# WHAT TO WORK ON
Print every item below word for word, leaving out the pictures.

(Readouts of physical quantities)
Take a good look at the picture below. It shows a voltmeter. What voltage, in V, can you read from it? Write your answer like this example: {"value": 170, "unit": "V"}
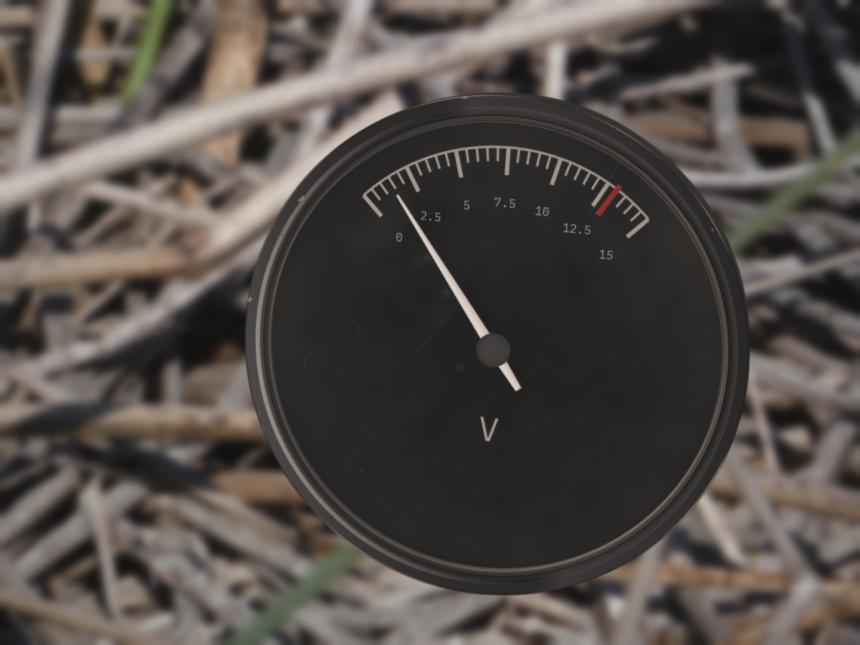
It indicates {"value": 1.5, "unit": "V"}
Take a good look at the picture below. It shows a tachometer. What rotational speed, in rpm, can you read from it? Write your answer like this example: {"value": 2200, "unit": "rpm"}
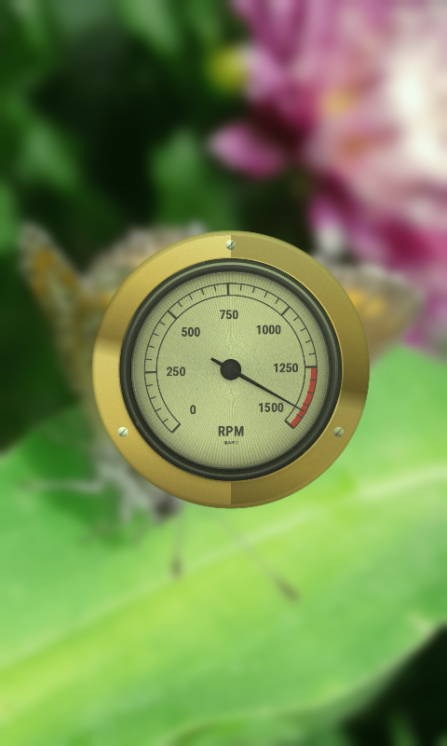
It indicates {"value": 1425, "unit": "rpm"}
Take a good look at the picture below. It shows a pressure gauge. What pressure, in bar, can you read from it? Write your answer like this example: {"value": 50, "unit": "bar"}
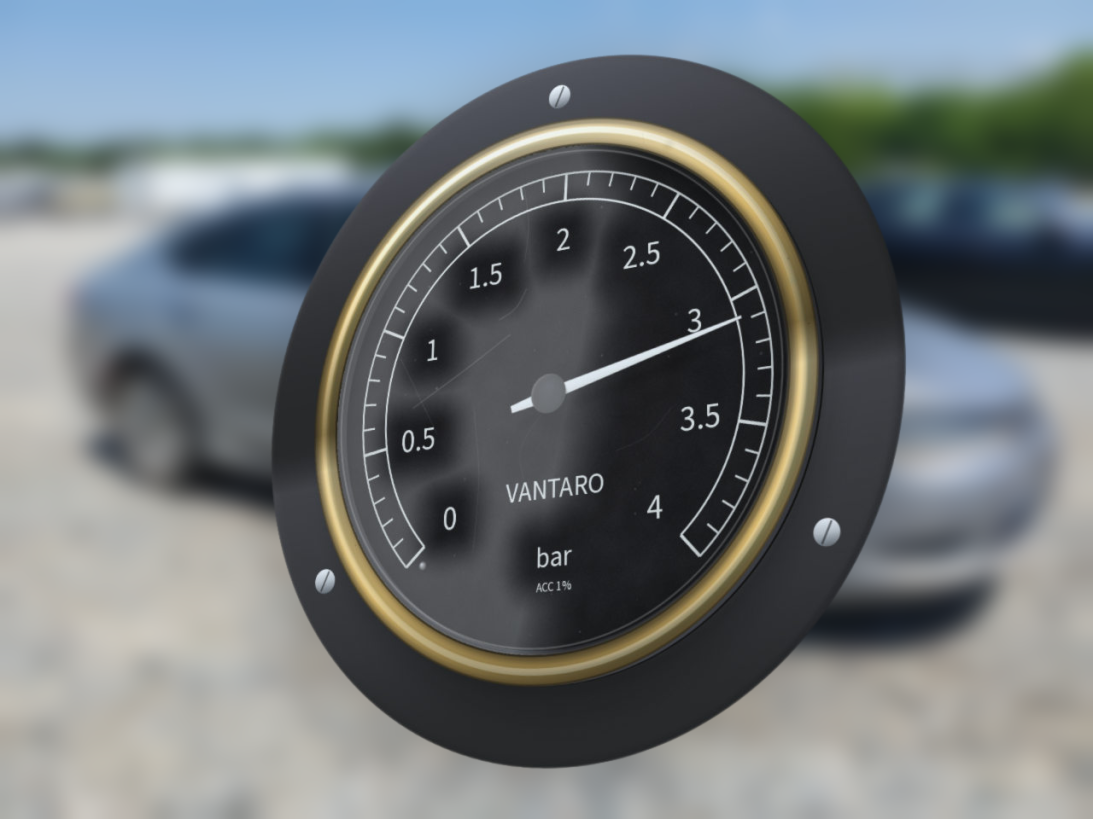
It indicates {"value": 3.1, "unit": "bar"}
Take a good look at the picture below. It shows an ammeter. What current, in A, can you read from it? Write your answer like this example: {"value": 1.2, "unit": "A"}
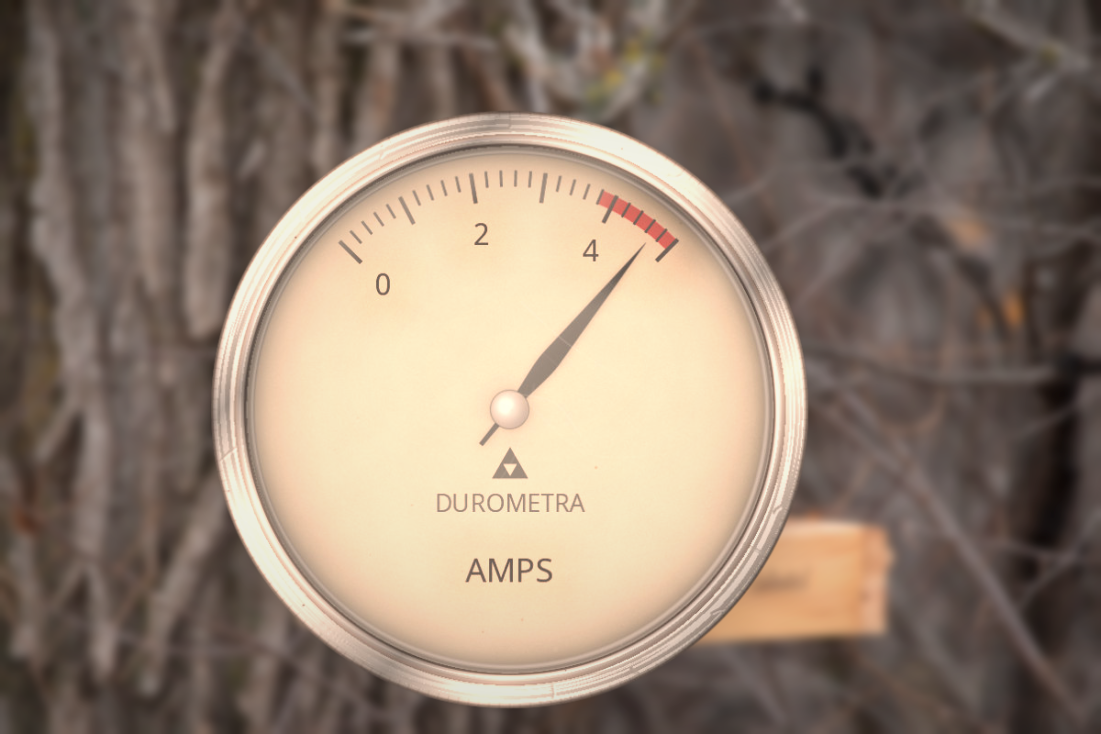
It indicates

# SOLUTION FOR THIS PROBLEM
Take a good look at the picture below. It shows a voltmeter. What voltage, in V, can you read from it? Write your answer like this example: {"value": 170, "unit": "V"}
It indicates {"value": 1.5, "unit": "V"}
Take a good look at the picture below. It shows a tachometer. What rotational speed, in rpm, can you read from it? Write your answer like this example: {"value": 2200, "unit": "rpm"}
It indicates {"value": 1425, "unit": "rpm"}
Take a good look at the picture below. It shows a pressure gauge. What pressure, in bar, can you read from it? Write your answer like this example: {"value": 50, "unit": "bar"}
It indicates {"value": 3.1, "unit": "bar"}
Take a good look at the picture below. It shows an ammeter. What current, in A, can you read from it? Write your answer like this example: {"value": 1.2, "unit": "A"}
It indicates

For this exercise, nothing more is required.